### 발췌한 글:
.....

L5 How can we use vectors?

  • 한 문장에서 인접한 단어들은 벡터공간에서 유사한 벡터 값을 가진다.
model = tf.keras.Sequenctial([
    # size가 16인 2D array 를 반환 
    tf.keras.layers.Embedding(vocab_size , embedding_dim , input_length = max_length ) ,
    tf.keras.layers.GlobalAveragePooling1D(),
    # tf.keras.layers.Flatten(),
    tf.keras.layers.Dense( 6, activaiton='relu'),
    tf.keras.layers.Dense( 1, activation='sigmoid')
    ])
  • Flatten() 을 사용했을 때 model.summary()

  • GlobalAveragePooling1D() 를 사용했을 때 , model.summary()

GlobalAveragePooling1D() 를 사용했을 때 조금 더 빠르고 간편했다.

  • Flatten() : tensor의 모든 값을 유지하면서 1차원으로 변환
    • overfitting 에 빠질 위험이 있다. 대량의 데이터가 있는 경우에는 좋은 효과를 낼 수 있음
  • GlobalAveragePooling1D() : 각 feature dimension 에 average pooling 적용

L6 More into the details

model compile 하기

model.compile(loss='binary_crossentropy', optimizer='adam', metrices=['accuracy'])
mdoel.summary()

training 하기

  • training 결과를 살펴보면 overfitting 가능성이 있다.
    • 이후 강의에서 overfitting 을 방지하는 방법에 대해 알아볼 것
    • 적은 효과만 기대할 수 있다..!
num_epochs = 10 
model.fit( padded , 
           training_labels_final,
           epochs=num_epochs,
           validation_data = (testing_padded, testing_labels_final) )

Embedding 시각화

e = model.layers[0]
weights = e.get_weights()[0]
print(weights.shape) # shape: (vocab_size, embedding_dim)
# ( 10000 , 16 )
  • 시각화를 위해 word index 뒤집기
out_v = io.open('vecs.tsv', 'w', encoding='utf-8')
out_m = io.open('meta.tsv', 'w', encoding='utf-8')

for word_num in range ( 1, vocab_size ) :
    word = reverse_word_index[word_num]
    embeddings = wights[word_num]
    out_m.write(word + "\n")

.....

### 풀어 볼 과제:
A – 임베딩 정리 글을 보고 아래 질문에 답하세요. 답에도 같은 번호를 붙이세요.
(i) Flatten()과 GlobalAveragePooling1D() 가운데 썼을 때 조금 더 빠르고 간편했던 것은 무엇인가요?
(ii) weights.shape을 출력한 결과로 적힌 값은 무엇인가요?
(iii) num_epochs에 넣은 값은 얼마인가요?
B – 임베딩 정리 글에서 "num_epochs = 10"부터 아래로 "io.open('vecs.tsv', 'w', encoding='utf-8')"까지 전부 그대로 출력하세요.
C – 임베딩 정리 글의 마지막 줄 뒤에 올 내용을 이어서 써 주세요.

(저장된 항목)
.....

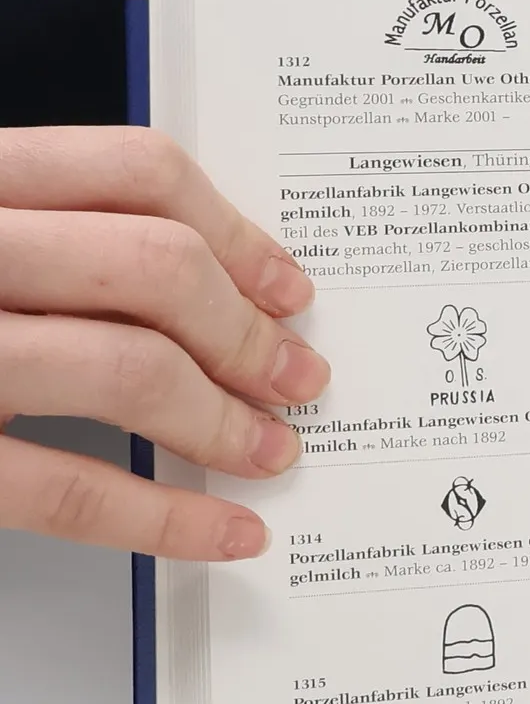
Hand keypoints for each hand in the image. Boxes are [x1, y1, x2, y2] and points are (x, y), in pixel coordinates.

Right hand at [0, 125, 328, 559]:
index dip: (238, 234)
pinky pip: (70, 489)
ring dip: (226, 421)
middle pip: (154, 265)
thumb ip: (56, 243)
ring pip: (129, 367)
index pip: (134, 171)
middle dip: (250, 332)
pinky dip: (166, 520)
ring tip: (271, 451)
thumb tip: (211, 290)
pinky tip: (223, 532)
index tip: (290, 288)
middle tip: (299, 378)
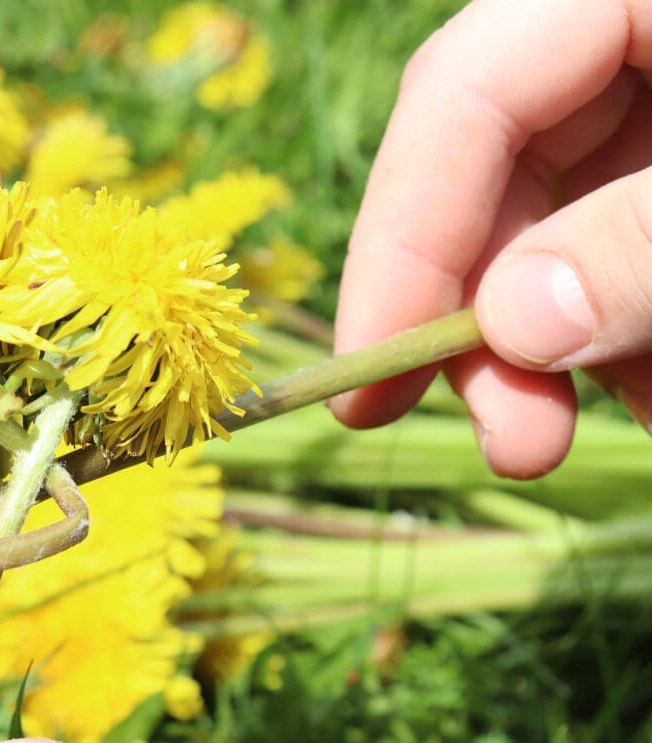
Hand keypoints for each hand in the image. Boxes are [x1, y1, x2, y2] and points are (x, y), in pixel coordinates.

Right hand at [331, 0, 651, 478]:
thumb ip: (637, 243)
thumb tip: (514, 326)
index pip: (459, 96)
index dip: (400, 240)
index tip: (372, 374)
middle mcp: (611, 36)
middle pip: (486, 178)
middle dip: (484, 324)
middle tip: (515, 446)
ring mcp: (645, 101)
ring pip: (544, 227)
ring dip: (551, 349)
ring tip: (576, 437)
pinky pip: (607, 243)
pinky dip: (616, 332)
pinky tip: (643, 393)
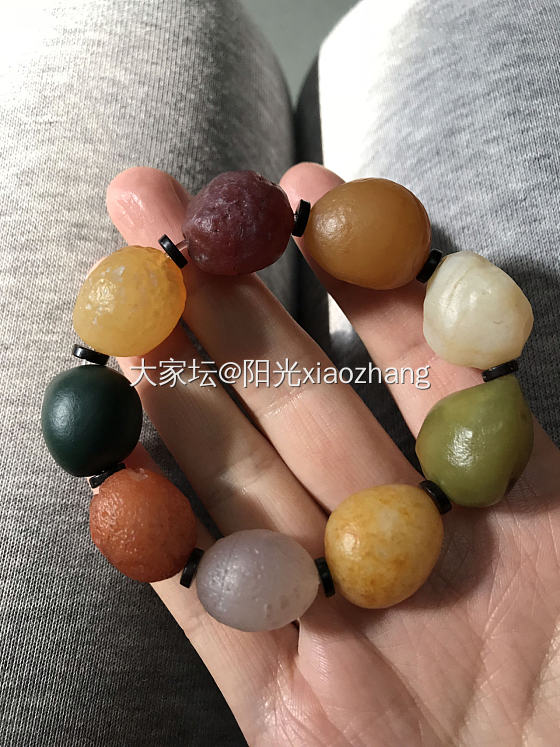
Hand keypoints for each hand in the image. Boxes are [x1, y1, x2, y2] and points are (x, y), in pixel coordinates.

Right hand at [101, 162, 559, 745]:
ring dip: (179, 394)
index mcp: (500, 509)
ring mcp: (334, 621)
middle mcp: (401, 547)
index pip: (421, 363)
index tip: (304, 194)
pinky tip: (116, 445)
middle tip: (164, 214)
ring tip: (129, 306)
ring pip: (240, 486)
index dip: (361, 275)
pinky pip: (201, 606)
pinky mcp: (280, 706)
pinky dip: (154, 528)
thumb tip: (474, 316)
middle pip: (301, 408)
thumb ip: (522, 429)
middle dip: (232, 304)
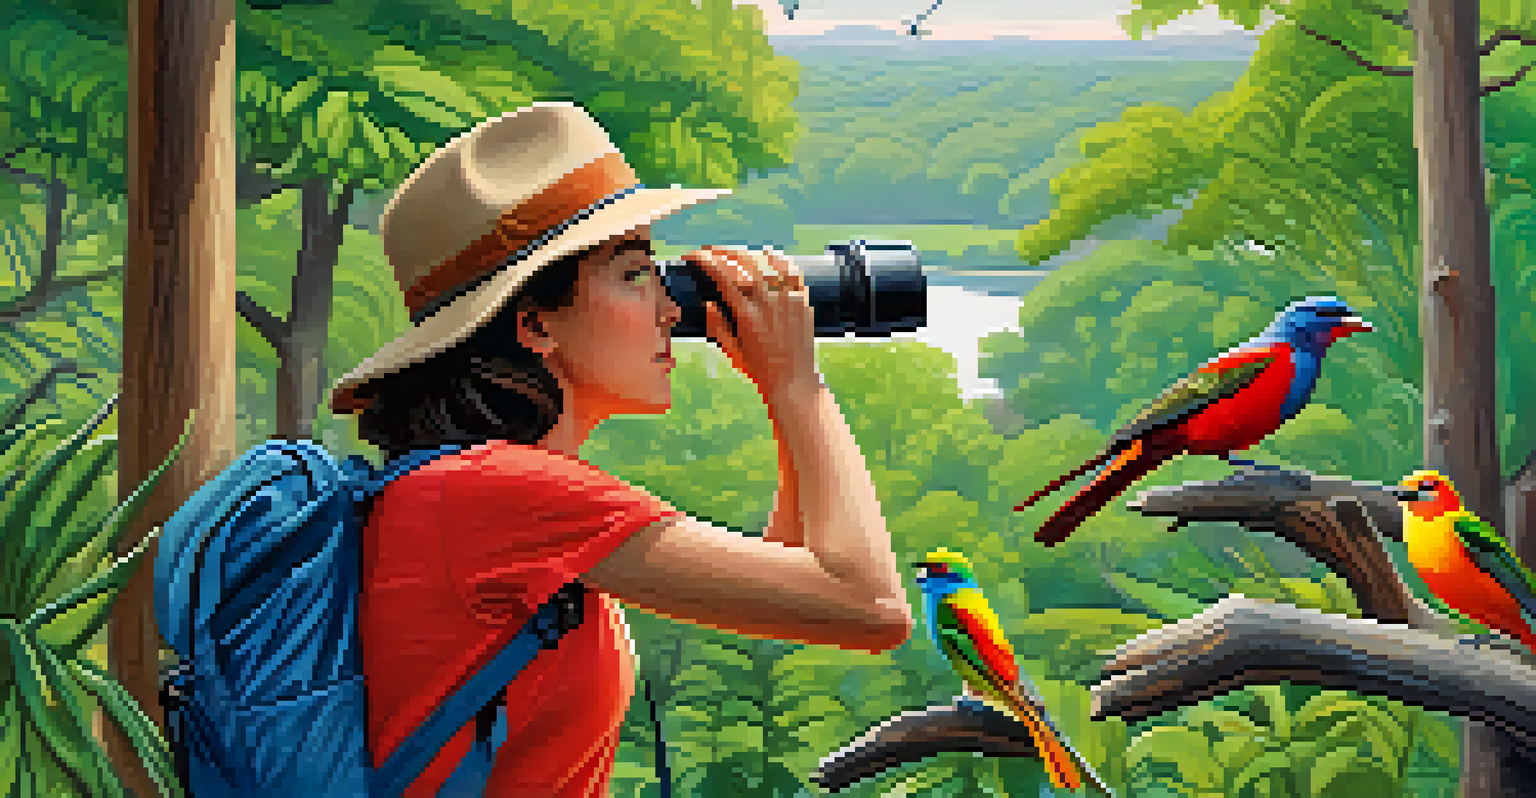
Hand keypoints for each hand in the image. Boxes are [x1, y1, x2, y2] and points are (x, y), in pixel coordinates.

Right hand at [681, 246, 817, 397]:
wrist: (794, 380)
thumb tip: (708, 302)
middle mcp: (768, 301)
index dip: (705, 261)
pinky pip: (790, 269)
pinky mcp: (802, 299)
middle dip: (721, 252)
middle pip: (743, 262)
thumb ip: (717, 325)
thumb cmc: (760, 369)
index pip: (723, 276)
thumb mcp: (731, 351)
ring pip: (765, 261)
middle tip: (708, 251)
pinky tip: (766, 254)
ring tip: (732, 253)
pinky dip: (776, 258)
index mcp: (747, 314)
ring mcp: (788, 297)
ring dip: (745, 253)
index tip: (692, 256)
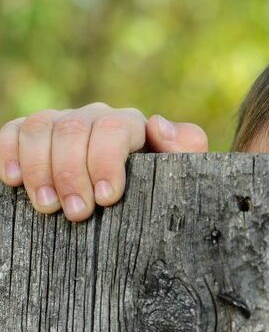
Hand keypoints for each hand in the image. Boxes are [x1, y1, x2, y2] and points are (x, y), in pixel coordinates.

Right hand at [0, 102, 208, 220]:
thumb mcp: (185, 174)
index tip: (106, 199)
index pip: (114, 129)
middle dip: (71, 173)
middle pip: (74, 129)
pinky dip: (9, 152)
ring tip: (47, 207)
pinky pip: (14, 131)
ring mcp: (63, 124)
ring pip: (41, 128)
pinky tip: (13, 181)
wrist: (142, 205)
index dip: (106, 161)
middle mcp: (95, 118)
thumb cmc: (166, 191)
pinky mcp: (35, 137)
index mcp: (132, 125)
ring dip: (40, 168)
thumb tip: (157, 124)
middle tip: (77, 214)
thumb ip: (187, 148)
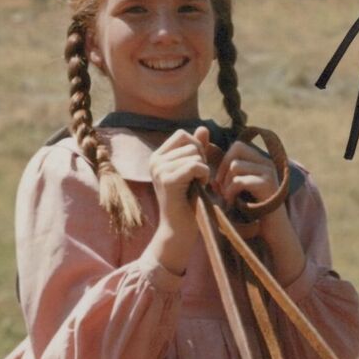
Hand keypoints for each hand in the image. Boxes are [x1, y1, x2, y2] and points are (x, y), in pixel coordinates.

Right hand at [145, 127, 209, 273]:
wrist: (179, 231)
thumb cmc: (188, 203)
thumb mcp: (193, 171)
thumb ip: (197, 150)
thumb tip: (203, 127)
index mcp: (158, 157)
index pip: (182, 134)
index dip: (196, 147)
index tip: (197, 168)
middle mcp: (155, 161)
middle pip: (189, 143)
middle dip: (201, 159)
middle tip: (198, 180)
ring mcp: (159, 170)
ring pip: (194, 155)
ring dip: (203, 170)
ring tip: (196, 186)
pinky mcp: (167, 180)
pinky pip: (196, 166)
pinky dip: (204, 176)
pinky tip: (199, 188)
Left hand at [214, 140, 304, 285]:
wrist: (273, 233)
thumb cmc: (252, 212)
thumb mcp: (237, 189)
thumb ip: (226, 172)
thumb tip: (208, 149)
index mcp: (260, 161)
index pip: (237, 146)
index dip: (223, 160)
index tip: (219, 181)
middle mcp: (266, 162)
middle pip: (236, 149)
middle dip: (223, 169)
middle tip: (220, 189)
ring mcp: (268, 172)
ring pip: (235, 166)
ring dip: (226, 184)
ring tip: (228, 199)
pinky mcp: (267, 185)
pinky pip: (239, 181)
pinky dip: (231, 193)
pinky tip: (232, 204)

.....

### 과제 답:
A –
(i) GlobalAveragePooling1D()
(ii) (10000, 16)
(iii) 10

B –
num_epochs = 10 
model.fit( padded , 
           training_labels_final,
           epochs=num_epochs,
           validation_data = (testing_padded, testing_labels_final) )

Embedding 시각화

e = model.layers[0]
weights = e.get_weights()[0]
print(weights.shape) # shape: (vocab_size, embedding_dim)
# ( 10000 , 16 )
  • 시각화를 위해 word index 뒤집기
out_v = io.open('vecs.tsv', 'w', encoding='utf-8')

C –
    out_v.write('\t'.join([str(x) for x in embeddings]) + "\n")
out_v.close()
out_m.close()
  • colab 을 사용한다면 아래 코드로 다운 받을 수 있다.
from google.colab import files 

except ImportError:
    pass
else:
    files.download('vecs.tsv')
    files.download('meta.tsv')

군집화된 데이터들 확인하기

L7 Notebook for lesson1

C3W2Lab1 코드 바로가기

데이터 다운로드

  • 로컬
# Install this package if running on your local machine
# !pip install -q tensorflow-datasets
  • colab 사용
    • with_info 를 True 로 주면 print(info) 로 데이터 셋의 정보를 볼 수 있다.
    • train , test , unsupervised 로 구성된 100,0000 개의 데이터셋
import tensorflow_datasets as tfds

# Load the IMDB Reviews dataset
imdb, info = tfds.load("imdb_reviews", with_info=True, as_supervised=True)

Split the dataset

  • 다운로드 받은 데이터 셋의 타입은 tensor로 구성된 tf.data.Dataset 이다.
  • take( n ) 을 이용하여 n 개의 데이터 셋을 확인할 수 있다.
# Take 2 training examples and print its contents
for example in imdb['train'].take(2):
  print(example)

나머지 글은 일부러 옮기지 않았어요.